▶ **Task details**: Using the entries that follow, give only the number of lines with the word "middle" in them.

▶ **Provided information**:
Content starts

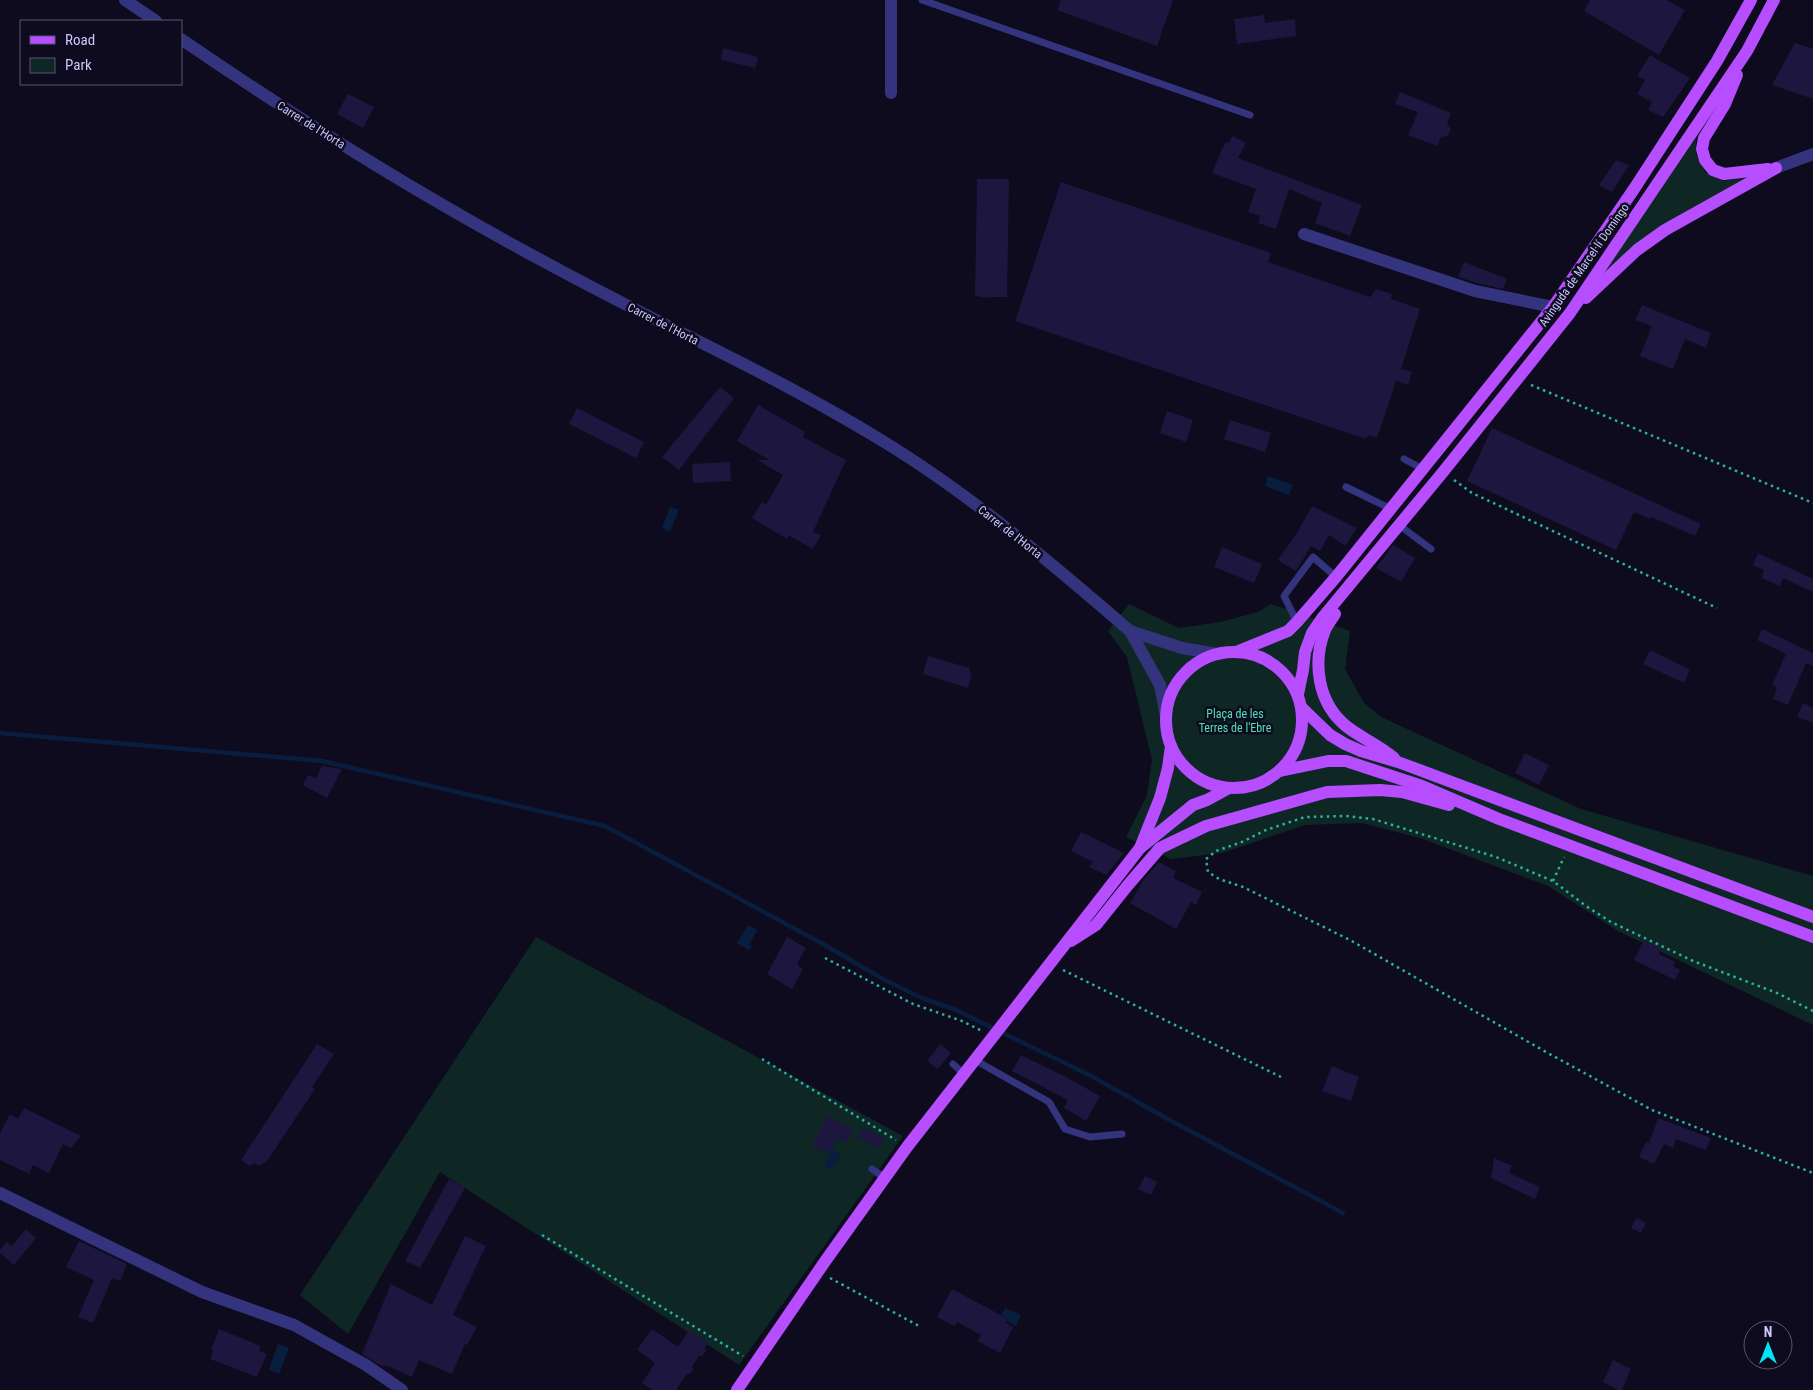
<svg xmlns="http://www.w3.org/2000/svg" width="1813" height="1390" font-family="'Roboto Condensed',sans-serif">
	<rect width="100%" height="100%" fill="#0d0b1d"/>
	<g fill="#0e2725">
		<path d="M1696,138V154L1705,172L1723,181L1751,177L1605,271Z"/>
		<path d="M1129,604L1179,628L1220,622L1258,612L1271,604L1350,631L1345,669L1364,703L1381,717L1581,809L1813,876V1025L1618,931L1548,886L1423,839L1362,823L1305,825L1222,853L1171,859L1126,837L1147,795L1152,760L1127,657L1108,631Z"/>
		<path d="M536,937L903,1136L739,1365L440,1172L348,1334L300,1295Z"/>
	</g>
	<g fill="#091e3e">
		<path d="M1268,476L1293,485L1289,495L1265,486Z"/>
		<path d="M670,507L679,510L670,532L662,528Z"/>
		<path d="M748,925L757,930L749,945L752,946L749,950L737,943Z"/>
		<path d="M833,1149L841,1154L832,1170L824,1166Z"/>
		<path d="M1005,1308L1021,1315L1016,1326L1007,1321L1008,1319L1001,1315Z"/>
		<path d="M278,1344L289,1348L279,1374L269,1370Z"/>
	</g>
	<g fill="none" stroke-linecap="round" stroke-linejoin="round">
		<path stroke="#091e3e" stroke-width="4.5" d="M0,733L322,761L605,826L823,944L883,979L924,999L954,1009L1093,1077L1166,1118L1343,1213"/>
	</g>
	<g fill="#1d163f">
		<path d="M1061,0H1173L1157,46L1057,10Z"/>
		<path d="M1590,0H1667L1685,10L1659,55L1584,11Z"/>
		<path d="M1264,15L1265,23L1295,19L1296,36L1237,44L1234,19Z"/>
		<path d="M1795,43L1813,49V99L1772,85Z"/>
		<path d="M723,48L758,57L755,68L721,60Z"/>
		<path d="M1650,55L1690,78L1663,117L1648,110L1652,102L1637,94L1645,80L1637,76Z"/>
		<path d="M1400,92L1451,113L1447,123L1451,129L1448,136L1441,137L1437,146L1408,135L1418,112L1395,104Z"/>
		<path d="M348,94L374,107L363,128L337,114Z"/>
		<path d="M1233,136L1246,143L1238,158L1362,205L1350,236L1315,223L1322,203L1289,189L1276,229L1258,223L1260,216L1248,212L1256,189L1212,173L1222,149L1226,142L1228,143Z"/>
		<path d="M1616,160L1629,165L1612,192L1599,185Z"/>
		<path d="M977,179H1009L1007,297H989V298L975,296Z"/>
		<path d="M1061,182L1271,253L1268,262L1370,297L1376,289L1392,294L1391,299L1420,309L1401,369L1412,372L1408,385L1396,381L1377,438L1368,435L1366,439L1015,321Z"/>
		<path d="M1464,262L1507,279L1503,289L1477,283L1458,277Z"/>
		<path d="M1642,305L1711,333L1706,348L1685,339L1673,369L1640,356L1652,326L1635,320Z"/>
		<path d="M720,387L734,398L679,470L662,457Z"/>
		<path d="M758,405L805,432L803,437L846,460L813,532L821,535L813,549L788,535L787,539L752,518L762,502L766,505L783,475L757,460H769L737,441Z"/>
		<path d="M577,408L644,442L636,458L569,424Z"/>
		<path d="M1167,411L1193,420L1186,442L1160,433Z"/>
		<path d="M1230,420L1271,433L1265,452L1224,439Z"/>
		<path d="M1492,428L1701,524L1695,536L1651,517L1650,519L1634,512L1616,550L1467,481Z"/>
		<path d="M730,462L731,481L693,483L692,464Z"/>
		<path d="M1312,506L1357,528L1345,546L1329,535L1320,551L1311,546L1296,571L1278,560L1297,533Z"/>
		<path d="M1393,545L1415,558L1401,582L1376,568Z"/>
		<path d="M1222,547L1262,564L1254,583L1214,567Z"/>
		<path d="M1758,553L1813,579V592L1783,578L1780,586L1762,578L1764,570L1753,565Z"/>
		<path d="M1762,629L1813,653V666L1806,663L1788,705L1773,699L1777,688L1772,685L1786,654L1757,640Z"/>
		<path d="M1650,650L1690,670L1684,683L1643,664Z"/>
		<path d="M928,656L970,668L969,672L972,673L968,688L923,674Z"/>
		<path d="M1803,703L1813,708V723L1797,717Z"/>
		<path d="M1525,753L1549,765L1539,785L1515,773Z"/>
		<path d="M322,766L342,769L327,798L303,785L308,775L316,778Z"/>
		<path d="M1081,832L1124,853L1106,875L1089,867L1093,862L1071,851Z"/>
		<path d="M1159,862L1176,871L1173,878L1202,892L1196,905L1191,902L1176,929L1130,903L1144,879Z"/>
		<path d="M787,937L806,948L797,963L799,965L798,966L803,969L792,989L767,974Z"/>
		<path d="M1644,940L1662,949L1659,954L1675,962L1673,966L1680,970L1675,980L1634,960Z"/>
		<path d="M317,1044L334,1054L312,1087L315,1089L267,1161L259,1166L255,1163L249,1166L241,1160Z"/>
		<path d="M940,1044L951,1053L938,1069L927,1061Z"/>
		<path d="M1021,1055L1066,1077L1100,1096L1086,1121L1064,1108L1068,1100L1012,1071Z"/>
		<path d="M1332,1066L1359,1077L1351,1101L1322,1091Z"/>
		<path d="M24,1108L81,1136L71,1148L63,1144L49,1173L33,1165L29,1174L0,1160V1133L10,1114L18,1119Z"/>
		<path d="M828,1116L853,1130L846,1143L838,1138L828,1154L812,1145Z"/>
		<path d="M1658,1118L1711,1138L1706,1150L1676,1139L1673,1148L1664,1144L1654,1164L1639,1157L1646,1142L1649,1143Z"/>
		<path d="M864,1127L884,1138L878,1148L858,1137Z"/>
		<path d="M1494,1158L1512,1166L1509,1173L1540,1187L1535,1199L1491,1178Z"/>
		<path d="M1145,1176L1157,1182L1151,1195L1138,1189Z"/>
		<path d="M449,1179L465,1188L420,1268L405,1261Z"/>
		<path d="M1636,1218L1646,1223L1641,1233L1631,1228Z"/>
		<path d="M26,1229L36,1238L14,1265L0,1253V1250L7,1242L12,1246Z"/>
		<path d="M465,1236L486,1246L453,1315L477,1327L467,1345L465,1344L452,1374L419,1360L412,1377L385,1365L384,1366L380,1365L362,1354L391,1284L432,1305Z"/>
		<path d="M79,1241L127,1264L120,1281L112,1278L93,1323L78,1317L94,1280L66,1267Z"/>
		<path d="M952,1289L1008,1319L1006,1323L1013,1327L1000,1353L978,1341L981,1335L957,1322L955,1326L937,1317Z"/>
		<path d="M219,1329L261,1346L259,1351L267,1354L257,1377L210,1359L213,1351L211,1350Z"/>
		<path d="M652,1329L678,1347L689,1330L708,1343L705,1348L706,1351L702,1356H699L692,1366L693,1370L690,1374L686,1375L676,1390H653L642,1383L655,1363L637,1350Z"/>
		<path d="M1613,1360L1631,1369L1622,1390H1618L1603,1382Z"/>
	</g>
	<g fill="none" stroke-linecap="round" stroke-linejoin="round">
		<g stroke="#28b2a4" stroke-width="2.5" stroke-dasharray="2.5 4" stroke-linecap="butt">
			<path d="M1531,385L1813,503"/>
			<path d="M1454,480L1472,493L1717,608"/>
			<path d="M1553,881L1564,857"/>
			<path d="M825,958L913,1004L962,1021L982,1031"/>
			<path d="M1063,970L1281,1077"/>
			<path d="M1813,1011L1777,993L1693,961L1611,922L1586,906L1553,881L1496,857L1373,819L1346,816L1305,817L1266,830L1242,842L1216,851L1206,859L1208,872L1219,879L1243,887L1350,940L1546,1052L1652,1110L1813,1173"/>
			<path d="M762,1059L896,1140"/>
			<path d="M542,1235L743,1356"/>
			<path d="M830,1278L919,1326"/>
		</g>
		<g stroke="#34347e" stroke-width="7">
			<path d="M922,0L1250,115"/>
			<path d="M1404,459L1423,469"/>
			<path d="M1346,487L1391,509"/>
			<path d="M1399,525L1431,549"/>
			<path d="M1297,622L1284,596L1313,557L1336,577"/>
			<path d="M975,1060L1049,1102L1065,1129L1090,1137L1122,1134"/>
			<path d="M953,1064L964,1074"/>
			<path d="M872,1169L885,1178"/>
		</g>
		<g stroke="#34347e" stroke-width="12">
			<path d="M125,0L156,21"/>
			<path d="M891,0V93"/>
			<path d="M181,39C302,122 426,199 556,268C668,329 786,380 894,448C978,501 1055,566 1130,631"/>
			<path d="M1304,234L1475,291L1553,307"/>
			<path d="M0,1193L202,1292L294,1325L366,1365L402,1390"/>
		</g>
		<g stroke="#34347e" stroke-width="12">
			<path d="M1776,168L1813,154"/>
			<path d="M1130,631L1160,685L1166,716"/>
			<path d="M1130,631L1182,648L1217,654"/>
		</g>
		<g stroke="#b64eff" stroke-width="12">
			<path d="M1737,75L1725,104L1704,138L1702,149L1705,160L1713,170L1724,174L1768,169"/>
			<path d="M1586,298L1637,250L1665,230L1776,168"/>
			<path d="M1335,614C1332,619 1327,625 1325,630C1312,663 1318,703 1346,726C1361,738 1379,745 1394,758"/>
			<circle cx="1234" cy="720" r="68"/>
			<path d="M1236,652L1288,631L1297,622L1336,577L1553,307L1634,189L1717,61L1751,0"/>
			<path d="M1298,694L1303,670L1305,652L1312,633L1323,617L1443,472L1570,313L1747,51L1774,0"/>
			<path d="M1301,707L1330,735L1345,744L1361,751L1398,762L1813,917"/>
			<path d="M1280,771L1328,761H1346L1422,786L1499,819L1813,937"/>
			<path d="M1140,848L1160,798L1168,768L1171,746"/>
			<path d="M1071,941L1096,925L1128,885L1160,848L1206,826L1327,792L1380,790L1402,792L1449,805"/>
			<path d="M737,1390L826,1260L907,1147L1140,848L1193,805L1207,800L1229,788"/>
		</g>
	</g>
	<g text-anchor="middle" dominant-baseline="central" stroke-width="5" stroke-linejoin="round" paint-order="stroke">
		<g font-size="12" fill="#cbc7ff" stroke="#0d0b1d">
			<text transform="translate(311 125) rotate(32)">Carrer de l'Horta</text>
			<text transform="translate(1584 265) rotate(-55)">Avinguda de Marcel·lí Domingo</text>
			<text transform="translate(663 324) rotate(27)">Carrer de l'Horta</text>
			<text transform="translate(1010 532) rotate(38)">Carrer de l'Horta</text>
		</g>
		<g font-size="12" fill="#50e2b8" stroke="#0d0b1d">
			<text x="1235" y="714">Plaça de les<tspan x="1235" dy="14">Terres de l'Ebre</tspan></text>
		</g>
	</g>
	<rect x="20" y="20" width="162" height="65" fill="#0d0b1d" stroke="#595677"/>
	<rect x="30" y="36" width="25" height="8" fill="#b64eff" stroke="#595677"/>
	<text x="65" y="45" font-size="15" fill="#cbc7ff">Road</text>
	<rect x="30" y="58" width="25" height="15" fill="#0e2725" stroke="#595677"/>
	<text x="65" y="70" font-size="15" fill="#cbc7ff">Park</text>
	<g transform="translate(1768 1345)"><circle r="24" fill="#0d0b1d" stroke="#595677"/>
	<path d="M0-4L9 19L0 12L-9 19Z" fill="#00e3f2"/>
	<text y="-8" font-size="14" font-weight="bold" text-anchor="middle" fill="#cbc7ff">N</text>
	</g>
</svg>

Content ends

▶ **Solution to the exercise**: 2